* **Task objective**: Count the lines in the entries below that contain the word "Mark". Reply with the number only.

─── Records supplied

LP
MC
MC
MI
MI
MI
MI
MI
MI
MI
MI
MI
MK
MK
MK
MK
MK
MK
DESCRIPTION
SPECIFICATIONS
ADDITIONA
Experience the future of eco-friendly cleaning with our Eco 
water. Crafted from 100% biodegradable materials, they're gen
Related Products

──────
─── Records supplied

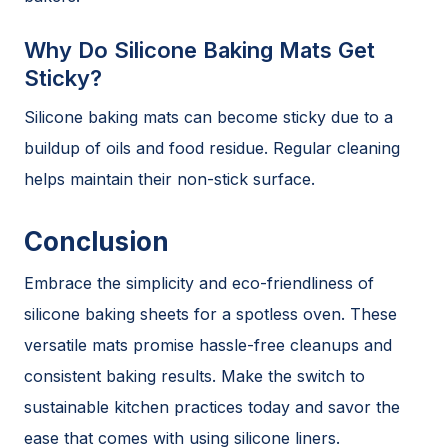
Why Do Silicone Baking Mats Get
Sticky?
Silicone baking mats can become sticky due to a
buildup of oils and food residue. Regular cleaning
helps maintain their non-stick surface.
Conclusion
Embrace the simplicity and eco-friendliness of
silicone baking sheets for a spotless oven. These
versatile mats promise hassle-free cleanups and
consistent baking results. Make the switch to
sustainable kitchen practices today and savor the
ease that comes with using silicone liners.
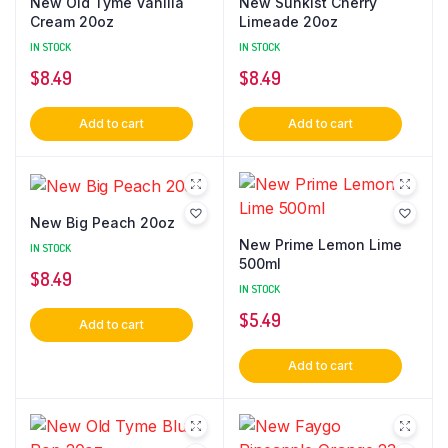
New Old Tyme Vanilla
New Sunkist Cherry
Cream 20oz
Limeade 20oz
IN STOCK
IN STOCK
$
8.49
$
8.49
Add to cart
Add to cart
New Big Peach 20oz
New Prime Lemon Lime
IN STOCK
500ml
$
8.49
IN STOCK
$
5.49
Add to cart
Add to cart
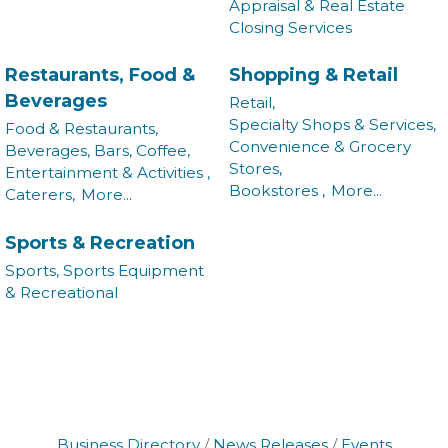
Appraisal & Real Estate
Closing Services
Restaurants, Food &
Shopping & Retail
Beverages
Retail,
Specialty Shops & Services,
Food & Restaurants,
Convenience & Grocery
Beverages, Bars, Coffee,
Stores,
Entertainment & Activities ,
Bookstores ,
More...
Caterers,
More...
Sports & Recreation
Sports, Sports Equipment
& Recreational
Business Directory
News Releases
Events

──────
─── Records supplied

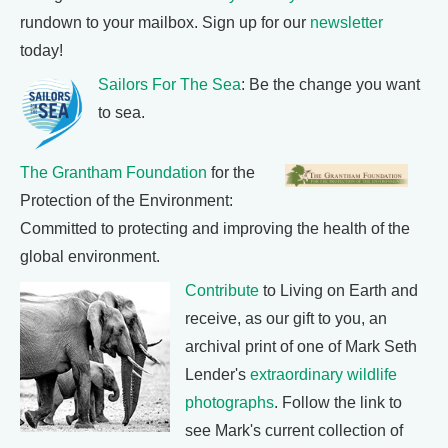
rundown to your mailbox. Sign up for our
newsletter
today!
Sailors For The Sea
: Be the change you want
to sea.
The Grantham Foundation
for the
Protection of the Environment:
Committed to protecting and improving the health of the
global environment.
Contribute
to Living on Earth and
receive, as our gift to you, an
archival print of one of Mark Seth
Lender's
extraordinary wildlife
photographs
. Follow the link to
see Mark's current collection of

──────

* **Answer to this task**: 2